同时，在 https://www.postgresql.org/docs/current/routine-vacuuming.html官网也提及到这一点，也是和freeze有关

The sole disadvantage of increasing autovacuum_freeze_max_age (and vacuum_freeze_table_age along with it) is that the pg_xact and pg_commit_ts subdirectories of the database cluster will take more space, because it must store the commit status and (if track_commit_timestamp is enabled) timestamp of all transactions back to the autovacuum_freeze_max_age horizon. The commit status uses two bits per transaction, so if autovacuum_freeze_max_age is set to its maximum allowed value of two billion, pg_xact can be expected to grow to about half a gigabyte and pg_commit_ts to about 20GB. If this is trivial compared to your total database size, setting autovacuum_freeze_max_age to its maximum allowed value is recommended. Otherwise, set it depending on what you are willing to allow for pg_xact and pg_commit_ts storage. (The default, 200 million transactions, translates to about 50MB of pg_xact storage and about 2GB of pg_commit_ts storage.)

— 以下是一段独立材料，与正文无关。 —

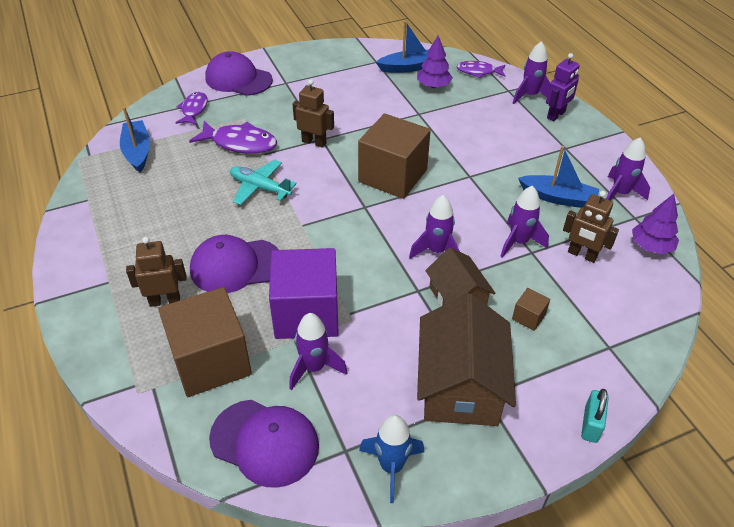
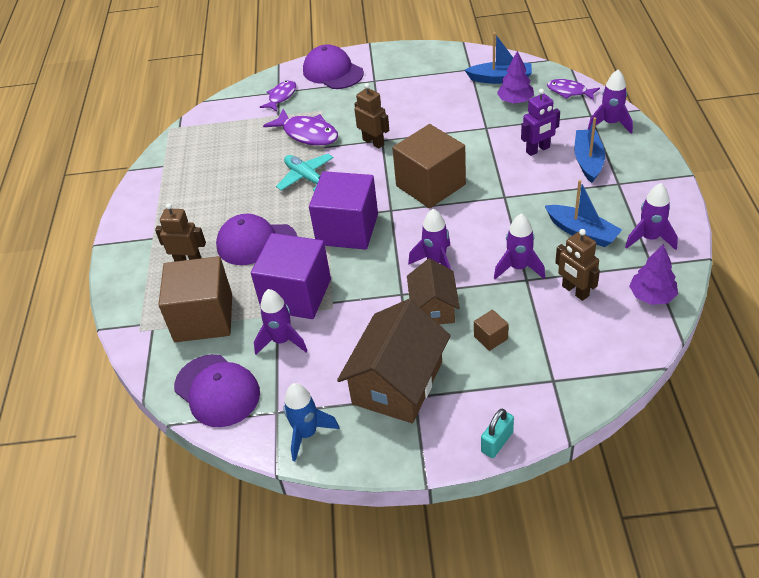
camera: 25 degrees right, 0 degrees up
blue boat [120,107,150,172] -> blue boat moved to [574,117,605,183]
purple robot [546,53,580,122] -> purple robot moved to [521,89,560,156]
none -> purple cube [309,171,378,250]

如果把autovacuum_freeze_max_age设置为20亿，pg_xact大约占500MB，pg_commit_ts大约是20GB，而默认情况下是2亿，pg_xact大约占50MB，pg_commit_ts大约是2GB，对于存储敏感的用户，也要考虑进去。

因此根据代码和文档说明，数据库在做freeze的时候，会择机去清理CLOG、CommitTS。让我们看个例子，为了观察，将autovacuum_freeze_max_age参数设到最小，以更频繁地触发freeze：

postgres=# show autovacuum_freeze_max_age ;
 autovacuum_freeze_max_age 
---------------------------
 100000
(1 row)

再使用pgbench进行压测，同时另外一个窗口观察pg_stat_activity

postgres= select * from pg_stat_activity where query ilike '%vacuum%' and pid <> pg_backend_pid()\watch 1;
 datid | datname  |  pid  | leader_pid | usesysid | usename | application_name | client_addr | client_hostname | client_port |         backend_start         |          xact_start           |          query_start          |         state_change          | wait_event_type | wait_event  | state  | backend_xid | backend_xmin | query_id |                            query                             |   backend_type    
-------+----------+-------+------------+----------+---------+------------------+-------------+-----------------+-------------+-------------------------------+-------------------------------+-------------------------------+-------------------------------+-----------------+-------------+--------+-------------+--------------+----------+--------------------------------------------------------------+-------------------
 13892 | postgres | 21349 |            |          |         |                  |             |                 |             | 2022-04-27 09:51:22.711741+08 | 2022-04-27 09:51:22.912726+08 | 2022-04-27 09:51:22.912726+08 | 2022-04-27 09:51:22.912726+08 | Timeout         | VacuumDelay | active |             |      6637029 |          | autovacuum: VACUUM ANALYZE public.t1 (to prevent wraparound) | autovacuum worker
(1 row)

可以看到，在 09:51:22 的时候，对表t1自动进行了freeze，同时观察pg_commit_ts，在09:51:26，00F3之前的六个数据文件被移除，因此证实了我们的想法，在freeze的时候会去回收commit_ts。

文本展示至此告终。